Subsequently, two small studies showed some limited effects of probiotics in older women. In one study that included 50 patients, the treatment reduced bone resorption markers but had no effect on BMD, while in the second, which included 70 older women with osteopenia, the probiotic treatment alleviated bone loss in the distal tibia but had no effect on the lumbar spine or hip. Both of the studies were underpowered to clearly demonstrate benefits, Ohlsson said.

So he and his colleagues undertook a multicenter, placebo-controlled trial known as the ProBone study that enrolled 234 healthy women in early menopause, with the active treatment consisting of daily capsules containing Lactobacillus paracasei DSM 13434, L. plantarum DSM 15312, and L. plantarum DSM 15313 (the same strains used in the murine studies).
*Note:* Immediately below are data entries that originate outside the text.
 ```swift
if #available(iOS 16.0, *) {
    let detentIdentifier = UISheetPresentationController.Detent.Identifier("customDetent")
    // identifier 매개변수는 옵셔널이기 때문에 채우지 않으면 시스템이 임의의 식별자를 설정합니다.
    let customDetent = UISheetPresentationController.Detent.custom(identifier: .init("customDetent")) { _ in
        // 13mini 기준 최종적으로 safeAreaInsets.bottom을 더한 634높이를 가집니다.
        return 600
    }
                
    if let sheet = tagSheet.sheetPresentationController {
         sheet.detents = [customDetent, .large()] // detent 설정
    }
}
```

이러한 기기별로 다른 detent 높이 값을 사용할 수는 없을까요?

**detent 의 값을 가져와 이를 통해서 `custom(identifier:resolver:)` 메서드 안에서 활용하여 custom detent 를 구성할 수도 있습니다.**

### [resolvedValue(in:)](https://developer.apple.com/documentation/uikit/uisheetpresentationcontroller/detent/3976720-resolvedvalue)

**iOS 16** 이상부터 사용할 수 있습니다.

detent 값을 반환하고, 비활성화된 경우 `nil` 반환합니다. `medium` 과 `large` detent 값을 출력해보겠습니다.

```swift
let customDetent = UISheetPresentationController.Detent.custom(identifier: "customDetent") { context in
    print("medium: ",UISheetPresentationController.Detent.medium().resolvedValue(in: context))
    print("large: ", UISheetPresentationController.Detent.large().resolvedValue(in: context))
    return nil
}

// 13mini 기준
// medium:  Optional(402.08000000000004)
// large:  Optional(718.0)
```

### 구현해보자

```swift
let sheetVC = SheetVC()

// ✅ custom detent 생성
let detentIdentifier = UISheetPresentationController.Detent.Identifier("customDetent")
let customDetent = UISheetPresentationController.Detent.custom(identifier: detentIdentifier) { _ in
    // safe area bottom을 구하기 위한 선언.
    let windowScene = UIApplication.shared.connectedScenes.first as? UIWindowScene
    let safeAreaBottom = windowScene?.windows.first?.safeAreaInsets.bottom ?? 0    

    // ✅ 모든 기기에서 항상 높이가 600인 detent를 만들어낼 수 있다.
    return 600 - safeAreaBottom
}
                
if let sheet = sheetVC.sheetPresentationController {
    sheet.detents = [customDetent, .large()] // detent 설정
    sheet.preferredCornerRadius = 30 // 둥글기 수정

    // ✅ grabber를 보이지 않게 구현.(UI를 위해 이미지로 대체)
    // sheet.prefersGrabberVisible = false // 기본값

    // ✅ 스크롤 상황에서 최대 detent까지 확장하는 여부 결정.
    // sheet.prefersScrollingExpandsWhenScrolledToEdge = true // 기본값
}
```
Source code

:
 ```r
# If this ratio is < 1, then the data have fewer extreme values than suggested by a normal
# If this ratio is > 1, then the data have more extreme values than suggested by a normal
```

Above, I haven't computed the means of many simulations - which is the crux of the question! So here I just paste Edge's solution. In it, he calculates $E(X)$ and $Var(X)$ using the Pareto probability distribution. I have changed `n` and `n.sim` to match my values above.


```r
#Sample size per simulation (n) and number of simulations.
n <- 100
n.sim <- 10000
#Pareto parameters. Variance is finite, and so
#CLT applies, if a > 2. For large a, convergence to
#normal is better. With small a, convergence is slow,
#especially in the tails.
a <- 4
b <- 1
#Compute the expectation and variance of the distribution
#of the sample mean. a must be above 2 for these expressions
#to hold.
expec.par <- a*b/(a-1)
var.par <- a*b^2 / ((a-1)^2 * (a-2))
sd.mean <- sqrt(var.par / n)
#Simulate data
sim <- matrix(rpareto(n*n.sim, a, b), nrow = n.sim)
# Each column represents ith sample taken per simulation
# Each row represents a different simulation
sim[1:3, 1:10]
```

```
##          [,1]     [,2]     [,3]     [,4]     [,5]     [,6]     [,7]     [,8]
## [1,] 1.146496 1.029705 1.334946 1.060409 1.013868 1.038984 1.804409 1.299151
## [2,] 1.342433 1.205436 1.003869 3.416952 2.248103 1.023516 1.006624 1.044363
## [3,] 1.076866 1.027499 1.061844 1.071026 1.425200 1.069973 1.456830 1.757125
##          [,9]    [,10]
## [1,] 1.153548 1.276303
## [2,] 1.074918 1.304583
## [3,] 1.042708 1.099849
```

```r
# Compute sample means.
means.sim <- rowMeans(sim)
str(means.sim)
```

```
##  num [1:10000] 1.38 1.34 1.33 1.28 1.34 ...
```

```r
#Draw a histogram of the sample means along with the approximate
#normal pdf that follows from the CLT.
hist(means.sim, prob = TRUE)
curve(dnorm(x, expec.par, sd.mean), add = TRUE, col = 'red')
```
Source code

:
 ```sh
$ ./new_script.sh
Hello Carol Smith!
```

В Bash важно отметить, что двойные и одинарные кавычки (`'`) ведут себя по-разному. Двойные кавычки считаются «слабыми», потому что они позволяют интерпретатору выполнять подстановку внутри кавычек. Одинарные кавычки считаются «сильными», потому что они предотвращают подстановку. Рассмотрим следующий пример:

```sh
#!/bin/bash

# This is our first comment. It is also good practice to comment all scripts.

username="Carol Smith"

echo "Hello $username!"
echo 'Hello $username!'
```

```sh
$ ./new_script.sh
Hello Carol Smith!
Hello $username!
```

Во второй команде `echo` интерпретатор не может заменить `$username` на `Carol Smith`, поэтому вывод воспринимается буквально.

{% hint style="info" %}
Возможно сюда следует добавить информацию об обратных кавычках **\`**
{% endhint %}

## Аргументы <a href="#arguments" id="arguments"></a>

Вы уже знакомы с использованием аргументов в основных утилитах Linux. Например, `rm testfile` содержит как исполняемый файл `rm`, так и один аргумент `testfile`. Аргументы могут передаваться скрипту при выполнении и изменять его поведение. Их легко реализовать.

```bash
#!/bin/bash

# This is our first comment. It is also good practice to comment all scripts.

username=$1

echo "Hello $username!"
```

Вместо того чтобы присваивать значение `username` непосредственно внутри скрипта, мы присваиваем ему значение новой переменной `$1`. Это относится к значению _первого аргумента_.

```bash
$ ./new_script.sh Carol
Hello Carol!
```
Participants’ mean age was 59, time since menopause was 2 to 12 years, BMI was 24 kg/m2, and T scores were above -2.5. Fewer than half of the women were osteopenic at baseline, and none had osteoporosis.

After 12 months, the change in lumbar spine BMD evaluated on DXA was small but statistically significant in the probiotic group, he noted. Adverse events were similar in the probiotic and placebo groups.

The greatest protective effect was seen among women who were less than 6 years postmenopause, whose lumbar spine BMD loss was -0.18% compared with -1.21% in the placebo group (P=0.0001).

There were no changes in BMD at the hip or trochanter, and only slight reductions in bone loss at the femoral neck. “The protective effect seems to be site-specific, and further studies will be needed to determine the mechanism of possible bone site-specific effects,” he said.

“I think our work is unique in that we went from animal studies first published in 2014 to the current results from a large clinical study,” in 2018, he commented.

Ohlsson reported no financial disclosures.